A typical layout is:

```text
src/
  theatrics/
    main.py
    gui_app.py
    workers/
    fcsfit/
    frap/
docs/
pyproject.toml
.readthedocs.yaml
```

---

## Development notes

theatRICS uses:
- **Tkinter** for the GUI
- **Matplotlib** for embedded plotting
- **multiprocessing** for long-running tasks
- worker queues for progress reporting and cancellation

This keeps computational workflows separated from the GUI while still allowing interactive progress monitoring.

---

## Troubleshooting

## GUI does not start
Check:
- Tkinter is installed
- the correct Python environment is active
- all required packages are installed

## CZI workflows fail
Make sure:
- `pylibCZIrw` is installed and importable
- the CZI file contains valid metadata

## FCS batch mode finds no files
Check the file pattern, for example:

```text
*_xy_intensity_trace_correlation.csv
```

## FRAP fails because of missing ROIs
The FRAP workflow requires circular ROI annotations in the CZI metadata.
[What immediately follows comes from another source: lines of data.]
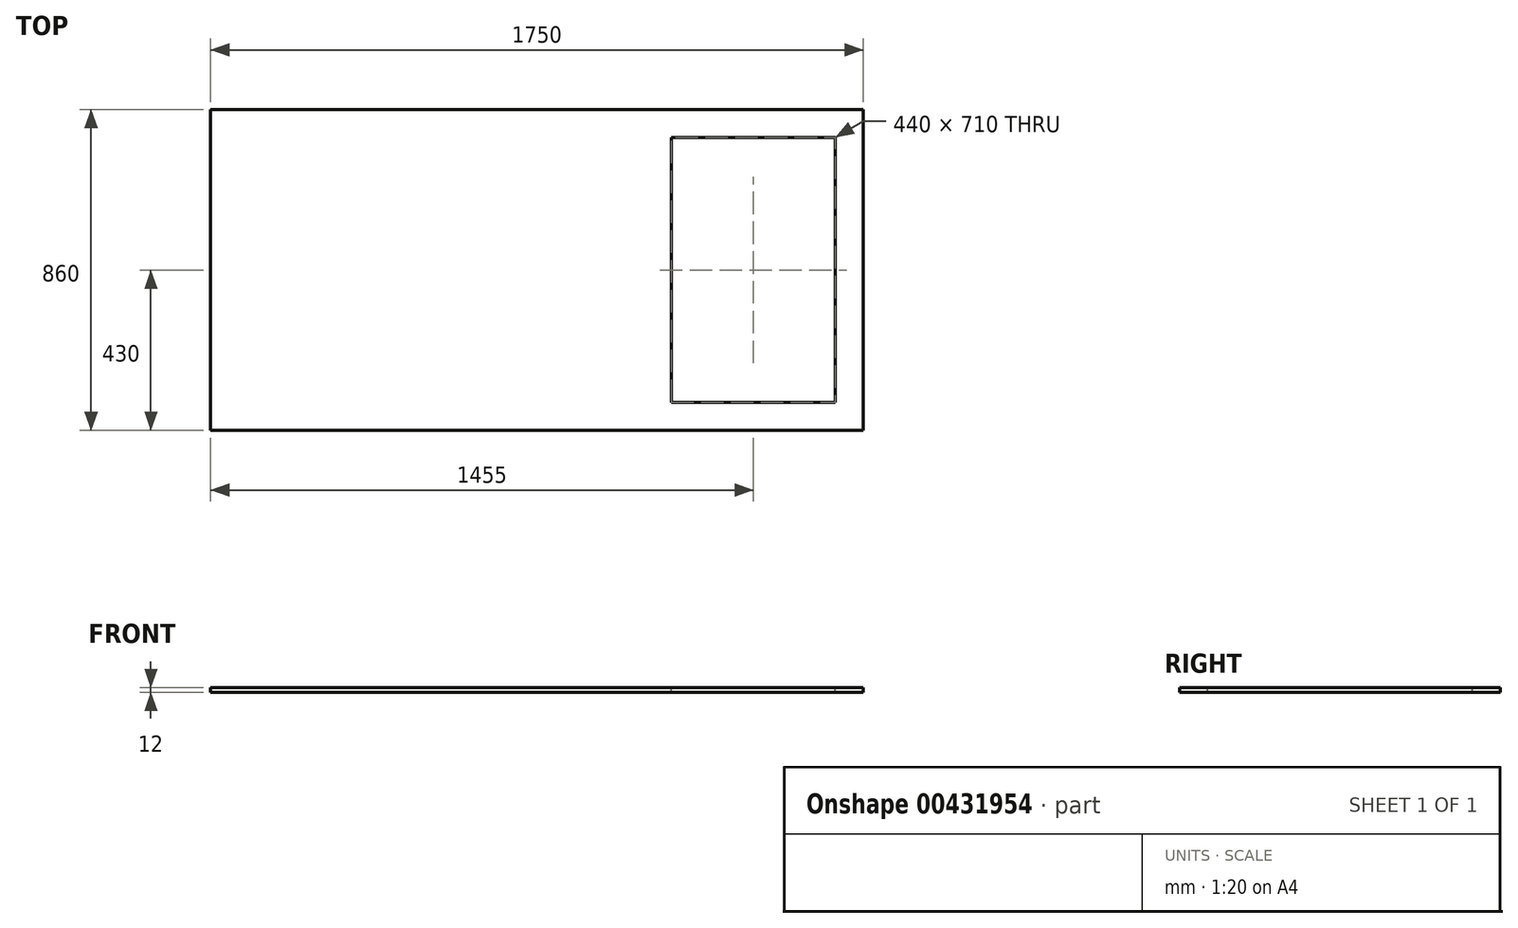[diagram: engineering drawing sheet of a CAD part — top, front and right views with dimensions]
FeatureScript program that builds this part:
annotation { "Feature Type Name" : "Feature", "Feature Type Description" : "" }
export const myFeature = defineFeature(function(context is Context, id is Id, definition is map)
    precondition{}
    {
        {
            var Q0;
            Q0=qCreatedBy(makeId("Top.planeOp"),FACE);
            var sketch = newSketch(context, id + "F0", { "sketchPlane" : qUnion([Q0])});
            skLineSegment(sketch, "E0.bottom", {"start": v(-875, 430) * mm, "end": v(875, 430) * mm});
            skLineSegment(sketch, "E0.top", {"start": v(-875, -430) * mm, "end": v(875, -430) * mm});
            skLineSegment(sketch, "E0.left", {"start": v(-875, 430) * mm, "end": v(-875, -430) * mm});
            skLineSegment(sketch, "E0.right", {"start": v(875, 430) * mm, "end": v(875, -430) * mm});
            skPoint(sketch, "E0.middle", {"position": v(0, 0) * mm});
            skSolve(sketch);
        }
        {
            var Q0;
            Q0 = qSketchRegion(id + "F0", true);
            extrude(context, id + "F1", {"entities" : qUnion([Q0]), "depth" : 12 * mm});
        }
        {
            var Q0;
            Q0=makeQuery(id+"F1.opExtrude","CAP_FACE",FACE,{"disambiguationData":[OSD([sQuery(id+"F0.wireOp",EDGE,"E0.bottom"),sQuery(id+"F0.wireOp",EDGE,"E0.top"),sQuery(id+"F0.wireOp",EDGE,"E0.left"),sQuery(id+"F0.wireOp",EDGE,"E0.right")])],"isStart":false});
            var sketch = newSketch(context, id + "F2", { "sketchPlane" : qUnion([Q0])});
            skLineSegment(sketch, "E1.bottom", {"start": v(800, 355) * mm, "end": v(360, 355) * mm});
            skLineSegment(sketch, "E1.top", {"start": v(800, -355) * mm, "end": v(360, -355) * mm});
            skLineSegment(sketch, "E1.left", {"start": v(800, 355) * mm, "end": v(800, -355) * mm});
            skLineSegment(sketch, "E1.right", {"start": v(360, 355) * mm, "end": v(360, -355) * mm});
            skLineSegment(sketch, "E2", {"start": v(0, 0) * mm, "end": v(360, 0) * mm, "construction": true});
            skSolve(sketch);
        }
        {
            var Q0;
            Q0 = qSketchRegion(id + "F2", true);
            extrude(context, id + "F3", {"entities" : qUnion([Q0]), "operationType" : NewBodyOperationType.REMOVE, "endBound" : BoundingType.UP_TO_NEXT, "oppositeDirection" : true, "depth" : 25 * mm});
        }
    });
## Batch processing feels slow or unresponsive
Large batches can reduce GUI responsiveness if figures are redrawn too often. A common strategy is to update progress continuously and update the full display only for the latest or final file.

---

## Contributing

Contributions, bug reports, and suggestions are welcome.

When reporting issues, please include:
- operating system
- Python version
- theatRICS version
- traceback or error message
- a description of the input file type
- whether the issue occurs in single-file or batch mode


---

## Author

**Yusuf Qutbuddin**

---

## Contributors

The majority of the code and functionality is developed by Yusuf Qutbuddin (yusufqq@biochem.mpg.de) and the code and the method is inspired and follows similar algorithms as the [PAM](https://gitlab.com/PAM-PIE/PAM.git) software. Some functionalities have been derived from an earlier script by Jan-Hagen Krohn and the FRAP analysis has been contributed by Marco Halbeisen. Perplexity.ai and ChatGPT 5.2 has been used for debugging, annotation and file parsing algorithms and for searching and implementing tkinter.


---

## License

See the `LICENSE` file in this repository.